Against this backdrop of destitution, the authors superimpose a horrendous tragedy.

"70 to 80% of female Afghanis are forced into marriages, and 57% are married before 16 years of age; 84% of women are illiterate as compared with 69% of men, and women are half as likely as men to have completed primary school. Afghan women have a fertility rate of 7.5 births per mother, and with a skilled birth attendant present at only 14% of births, the country's maternal mortality is the second highest in the world."

These facts, however, do not represent the worst tragedy. That is yet to be described.

"The Afghanistan Independent Human Rights Commission and the Afghan Ministry of Women's Affairs report the identification of 106 cases of self-immolation (by women) , in 2006; if these events are considered instances of violence against women, they account for 5 to 6% of all such violence reported that year."

"Self-immolation is the act of burning oneself as a means of suicide."

Half of these cases were women between the ages 16 to 19. This is a picture of a young burn victim. The gauze over her face is used to keep flies off.

"Often, self-immolation was said to have occurred after victims spoke out against or sought help in alleviating the violence to which they were subjected — but were ignored." Violence perpetrated by husbands, in-laws, and husbands' other wives.
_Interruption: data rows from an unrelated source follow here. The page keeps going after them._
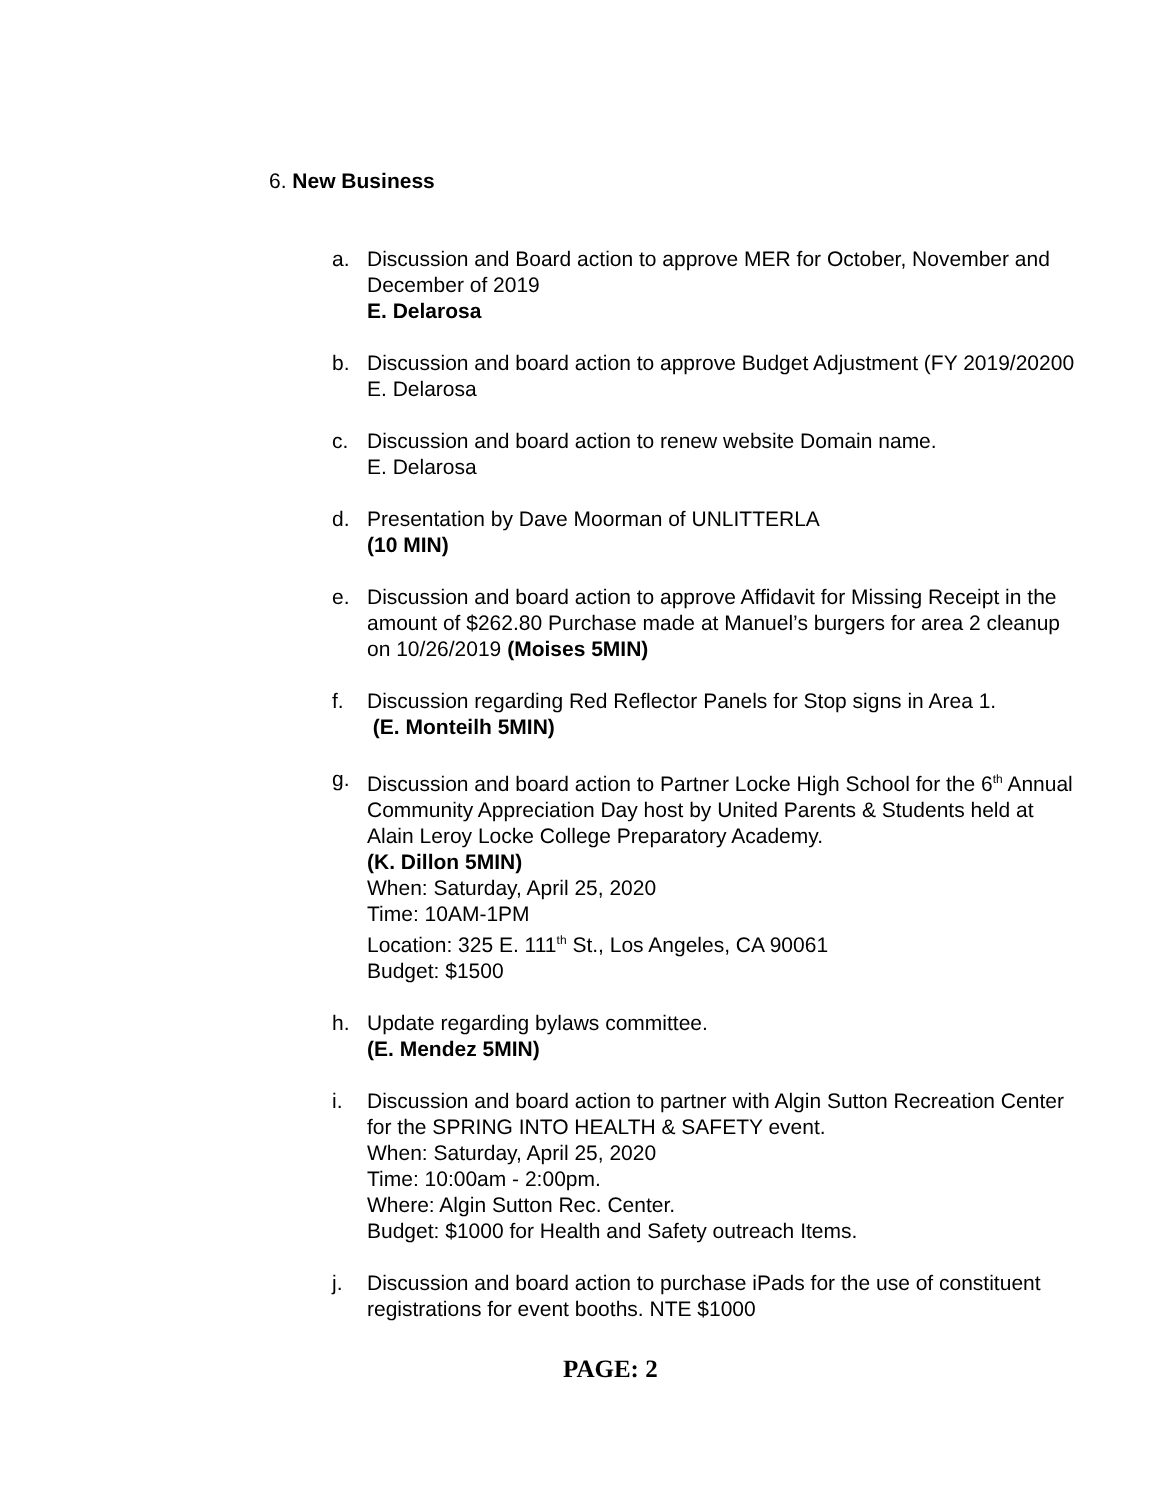6. New Business
a. Discussion and Board action to approve MER for October, November and December of 2019
E. Delarosa
b. Discussion and board action to approve Budget Adjustment (FY 2019/20200
E. Delarosa
c. Discussion and board action to renew website Domain name.
E. Delarosa
d. Presentation by Dave Moorman of UNLITTERLA
(10 MIN)
e. Discussion and board action to approve Affidavit for Missing Receipt in the amount of $262.80 Purchase made at Manuel’s burgers for area 2 cleanup on 10/26/2019 (Moises 5MIN)
f. Discussion regarding Red Reflector Panels for Stop signs in Area 1.
(E. Monteilh 5MIN)
g. Discussion and board action to Partner Locke High School for the 6<sup>th</sup> Annual Community Appreciation Day host by United Parents & Students held at Alain Leroy Locke College Preparatory Academy.
(K. Dillon 5MIN)
When: Saturday, April 25, 2020
Time: 10AM-1PM
Location: 325 E. 111<sup>th</sup> St., Los Angeles, CA 90061
Budget: $1500
h. Update regarding bylaws committee.
(E. Mendez 5MIN)
i. Discussion and board action to partner with Algin Sutton Recreation Center for the SPRING INTO HEALTH & SAFETY event.
When: Saturday, April 25, 2020
Time: 10:00am - 2:00pm.
Where: Algin Sutton Rec. Center.
Budget: $1000 for Health and Safety outreach Items.
j. Discussion and board action to purchase iPads for the use of constituent registrations for event booths. NTE $1000
PAGE: 2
To burn yourself, because it must be a lesser torture than those to which you are subjected every day by your husband, by your family; to disfigure yourself as testimony against those who have savaged you; to seek release in death not through the quietness of a knife but through the explosiveness of fire -- it stops my heart. I don't know what to do.....

Is donating money to groups on the ground, working for women's rights in Afghanistan enough? No...but it's a start.

1 comment:

Diane J Standiford said...

We can only do what we can, but we can.